[Devel] Re: [RFC][PATCH][cryo] Save/restore state of unnamed pipes
sukadev at us.ibm.com
sukadev at us.ibm.com
Thu Jun 19 00:59:53 PDT 2008
Matt Helsley [matthltc at us.ibm.com] wrote:
<snip>
|
| > | I don't see anything in the pipe man page, at least, that suggests we
| > | can safely assume pipefds[0] < pipefds[1].
| > |
| > | The solution could be to use "trampoline" fds. Suppose last_fd is the
| > | largest fd that exists in the final checkpointed/restarting application.
| > | We could do (Skipping the PT_FUNC "notation" for clarity):
| >
| > |
| > |
| > | pipe(pipefds); /* returns 5 and 4 in elements 0 and 1 */
| > | /* use fds after last_fd as trampolines for fds we want to create */
| > | dup2(pipefds[0], last_fd + 1);
| > | dup2(pipefds[1], last_fd + 2);
| > | close(pipefds[0]);
| > | close(pipefds[1]);
| > | dup2(last_fd + 1, <orig pipefd[0]>);
| > | dup2(last_fd + 2, <orig pipefd[1]>);
| > | close(last_fd + 1);
| > | close(last_fd + 2);
| > |
| > |
| > | Which is alot more code but should work no matter which fds we get back
| > | from pipe(). Of course this assumes the checkpointed application hasn't
| > | used all of its fds. :(
| > |
It appears that this last_fd approach will fit in easier with current
design of cryo (where we process one or two fds at a time and don't have
the src_fds and dest_fds handy).
BTW, we should be able to accomplish the above with a single-unused fd
right (i.e no need for last_fd+2) ?
| >
| > This sounds like a good idea too, but we could use any fd that has not
| > yet been used in the restart-process right ? It would break if all fds
|
| Yes, but we don't know which fd is available unless we allocate it
| without dup2().
Right. I was thinking we could find that out at the time of checkpoint
(a brute-force fstat(i, &statbuf) for i = 0..n or something more
efficient).
Well just thought of another approach.
Basically, we have a temporary need for an unused fd for use as a
trampoline. So, why not 'set-aside' an fd for that purpose and after
all other fds have been created, go back and create this fd ?

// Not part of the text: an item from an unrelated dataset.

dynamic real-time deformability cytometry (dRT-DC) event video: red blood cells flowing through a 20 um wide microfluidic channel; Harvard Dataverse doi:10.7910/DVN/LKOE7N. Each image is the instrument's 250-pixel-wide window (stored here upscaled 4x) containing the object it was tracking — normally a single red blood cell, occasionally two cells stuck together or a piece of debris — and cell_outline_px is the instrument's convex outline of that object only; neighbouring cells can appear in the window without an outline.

i.e lets say the first regular file we open is associated with 'fd = 3'.
We save away the 'fdinfo' for 3 say in a global variable and close(3).
Now use 'fd = 3' in place of last_fd+1 above.

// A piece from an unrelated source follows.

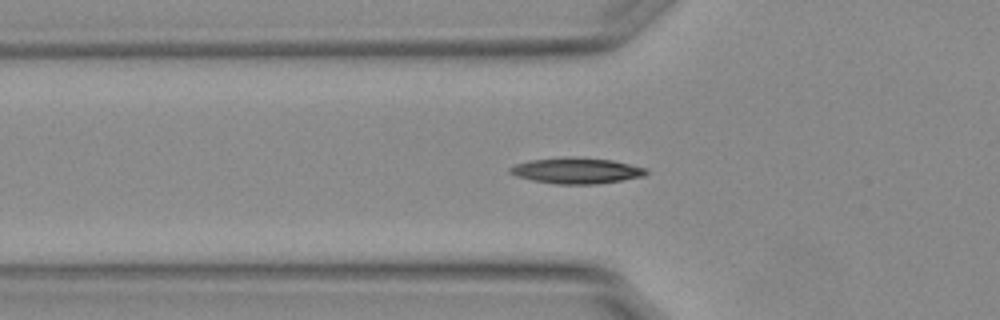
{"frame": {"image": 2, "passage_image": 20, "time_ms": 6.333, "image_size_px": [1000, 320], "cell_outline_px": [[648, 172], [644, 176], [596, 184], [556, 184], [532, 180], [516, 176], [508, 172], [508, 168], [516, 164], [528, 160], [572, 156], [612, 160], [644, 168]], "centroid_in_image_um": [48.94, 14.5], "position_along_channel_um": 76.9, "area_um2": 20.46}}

Once all fds have been setup correctly, go back and set up fd = 3
using the saved fdinfo (this would be a simple open of the file
followed by seek and maybe an fcntl).
This would work even if the application was using all its fds ?
If we do need both last_fd+1 and last_fd+2, we would have to set
aside two regular files.
Hmm, would it work even if an application uses all (1024) its fds
for pipes :-), but just a thought at this point.